近郊のランダーズには、航空整備士のジョージ・ヴァン・タッセルが「インテグラトロン」を建造した。これは白いドーム型の、音響的に完璧な、タイムマシーンになり得るという建造物だ。ヴァン・タッセル曰く、彼は1953年に金星から訪れたエイリアンから受け取った指示に従って、これを建てた。
640エーカー(約259ヘクタール)もある理想郷のドームで、ガース(77)は巨礫の一つと同じぐらい巨大に見える。彼は、モーセやオーソン・ウェルズ、ウォルトン家の祖父(※アメリカのテレビドラマ『わが家は11人』の登場人物ゼブロン・ウォルトン)、ジョリーグリーンジャイアント(※食品加工会社「ゼネラル・ミルズ」社のマスコット)、ルイ14世、そしてときには、『不思議の国のアリス』の癇癪持ちのハートの女王を想起させる。
1970年代末、ガースはローブを身にまとい、「精霊」の力が導いてくれると信じて、裸足でアメリカを歩いた。
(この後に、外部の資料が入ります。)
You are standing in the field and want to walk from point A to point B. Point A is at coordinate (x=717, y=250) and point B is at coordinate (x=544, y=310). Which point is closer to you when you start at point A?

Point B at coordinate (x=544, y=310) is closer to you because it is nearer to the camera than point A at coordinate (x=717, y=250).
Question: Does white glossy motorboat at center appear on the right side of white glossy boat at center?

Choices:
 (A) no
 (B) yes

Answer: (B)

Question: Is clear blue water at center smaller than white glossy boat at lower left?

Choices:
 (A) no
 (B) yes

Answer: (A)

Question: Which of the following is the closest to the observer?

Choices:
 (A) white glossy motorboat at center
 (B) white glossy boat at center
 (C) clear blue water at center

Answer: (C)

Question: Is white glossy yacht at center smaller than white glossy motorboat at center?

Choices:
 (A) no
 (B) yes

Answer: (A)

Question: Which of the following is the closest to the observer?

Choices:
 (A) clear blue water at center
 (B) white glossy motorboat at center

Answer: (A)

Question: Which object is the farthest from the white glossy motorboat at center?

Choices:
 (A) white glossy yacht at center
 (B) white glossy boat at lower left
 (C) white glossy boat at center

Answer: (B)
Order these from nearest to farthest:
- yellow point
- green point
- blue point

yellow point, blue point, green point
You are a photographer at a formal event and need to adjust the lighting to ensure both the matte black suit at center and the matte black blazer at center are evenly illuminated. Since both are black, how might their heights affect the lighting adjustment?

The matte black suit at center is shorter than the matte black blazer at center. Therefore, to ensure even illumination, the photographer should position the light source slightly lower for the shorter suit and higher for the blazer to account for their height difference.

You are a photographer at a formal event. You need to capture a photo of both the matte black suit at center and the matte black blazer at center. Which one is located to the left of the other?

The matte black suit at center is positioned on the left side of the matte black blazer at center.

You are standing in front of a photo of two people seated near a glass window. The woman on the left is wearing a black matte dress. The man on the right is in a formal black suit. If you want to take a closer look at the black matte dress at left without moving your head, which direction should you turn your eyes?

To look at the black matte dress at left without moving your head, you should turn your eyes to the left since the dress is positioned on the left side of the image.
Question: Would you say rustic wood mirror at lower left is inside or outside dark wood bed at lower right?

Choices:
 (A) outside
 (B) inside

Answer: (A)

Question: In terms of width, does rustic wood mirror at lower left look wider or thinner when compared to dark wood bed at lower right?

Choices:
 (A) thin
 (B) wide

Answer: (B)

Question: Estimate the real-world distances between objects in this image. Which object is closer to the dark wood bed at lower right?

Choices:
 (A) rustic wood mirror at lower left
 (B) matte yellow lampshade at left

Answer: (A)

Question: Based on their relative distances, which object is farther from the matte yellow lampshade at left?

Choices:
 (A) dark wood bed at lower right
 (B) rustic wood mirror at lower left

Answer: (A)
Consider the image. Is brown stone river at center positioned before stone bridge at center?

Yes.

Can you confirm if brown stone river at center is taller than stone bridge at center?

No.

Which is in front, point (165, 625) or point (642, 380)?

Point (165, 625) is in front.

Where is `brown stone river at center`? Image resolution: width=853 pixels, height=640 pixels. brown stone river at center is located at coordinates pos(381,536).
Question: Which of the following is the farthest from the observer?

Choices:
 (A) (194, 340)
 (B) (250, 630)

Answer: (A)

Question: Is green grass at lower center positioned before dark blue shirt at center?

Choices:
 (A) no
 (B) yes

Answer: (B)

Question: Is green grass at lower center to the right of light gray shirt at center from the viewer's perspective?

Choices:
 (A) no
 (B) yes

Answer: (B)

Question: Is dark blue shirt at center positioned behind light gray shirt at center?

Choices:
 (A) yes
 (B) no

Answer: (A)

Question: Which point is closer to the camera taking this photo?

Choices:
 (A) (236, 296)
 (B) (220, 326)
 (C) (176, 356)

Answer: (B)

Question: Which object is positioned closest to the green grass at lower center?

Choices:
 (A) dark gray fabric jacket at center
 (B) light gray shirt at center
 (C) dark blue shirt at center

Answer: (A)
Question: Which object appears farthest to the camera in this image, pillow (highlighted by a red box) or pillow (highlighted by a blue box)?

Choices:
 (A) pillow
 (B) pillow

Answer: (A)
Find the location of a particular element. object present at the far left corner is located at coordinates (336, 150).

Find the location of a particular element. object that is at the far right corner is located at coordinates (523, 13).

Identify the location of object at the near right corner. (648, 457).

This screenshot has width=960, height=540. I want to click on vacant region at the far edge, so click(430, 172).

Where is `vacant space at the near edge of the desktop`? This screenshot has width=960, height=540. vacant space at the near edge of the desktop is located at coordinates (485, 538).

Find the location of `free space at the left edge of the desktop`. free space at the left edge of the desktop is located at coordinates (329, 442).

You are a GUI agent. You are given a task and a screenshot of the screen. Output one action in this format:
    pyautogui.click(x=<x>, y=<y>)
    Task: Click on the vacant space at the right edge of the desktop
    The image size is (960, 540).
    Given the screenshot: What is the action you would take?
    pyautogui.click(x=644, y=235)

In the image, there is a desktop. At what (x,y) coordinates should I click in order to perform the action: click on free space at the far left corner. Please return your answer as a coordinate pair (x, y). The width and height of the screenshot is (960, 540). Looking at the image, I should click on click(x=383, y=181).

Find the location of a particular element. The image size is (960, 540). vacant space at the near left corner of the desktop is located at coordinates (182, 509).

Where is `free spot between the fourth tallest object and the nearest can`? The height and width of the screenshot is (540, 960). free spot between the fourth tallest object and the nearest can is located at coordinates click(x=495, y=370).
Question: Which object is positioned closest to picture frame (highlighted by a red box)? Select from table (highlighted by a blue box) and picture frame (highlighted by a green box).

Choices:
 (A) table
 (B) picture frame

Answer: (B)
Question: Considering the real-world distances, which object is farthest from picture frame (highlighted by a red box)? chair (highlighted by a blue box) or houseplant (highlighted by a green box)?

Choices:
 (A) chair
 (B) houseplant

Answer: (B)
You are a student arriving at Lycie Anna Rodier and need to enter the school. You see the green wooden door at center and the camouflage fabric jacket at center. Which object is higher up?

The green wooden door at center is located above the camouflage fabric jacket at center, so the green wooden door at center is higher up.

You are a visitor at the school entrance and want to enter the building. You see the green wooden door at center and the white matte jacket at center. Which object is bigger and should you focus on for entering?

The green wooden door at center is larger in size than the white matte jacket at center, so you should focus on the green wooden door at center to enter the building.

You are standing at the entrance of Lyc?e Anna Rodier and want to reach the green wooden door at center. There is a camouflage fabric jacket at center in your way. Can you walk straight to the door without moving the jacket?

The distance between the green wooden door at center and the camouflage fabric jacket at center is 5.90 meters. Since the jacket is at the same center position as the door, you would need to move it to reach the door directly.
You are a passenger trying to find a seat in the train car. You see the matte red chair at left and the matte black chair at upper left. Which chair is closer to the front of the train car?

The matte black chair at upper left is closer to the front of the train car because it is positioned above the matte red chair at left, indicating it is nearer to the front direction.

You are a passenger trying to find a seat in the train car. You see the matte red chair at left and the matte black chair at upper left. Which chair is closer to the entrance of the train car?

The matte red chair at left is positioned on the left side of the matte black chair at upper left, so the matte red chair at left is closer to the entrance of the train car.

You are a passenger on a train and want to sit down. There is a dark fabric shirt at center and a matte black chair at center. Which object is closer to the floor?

彼は小規模のキリスト教教団「キリスト・ファミリー」に所属していた。貨物列車に乗り、茂みで眠り、何人かのとても興味深い人々に出会った。だが、常に移動を余儀なくされた。
そういうわけで、1980年、彼の父親が14万ドル(当時のレートで約3346万円)で息子に土地を買ってやった。ラッキーなガース。そして私たちにとっても幸運なことに、ガースは気前の良い巨人で、必要としている人すべてにその庭を開放してくれているのだ。
過去41年間、ガースは自分の所有地でティピーのなかで暮らし、メッセージを発してきた。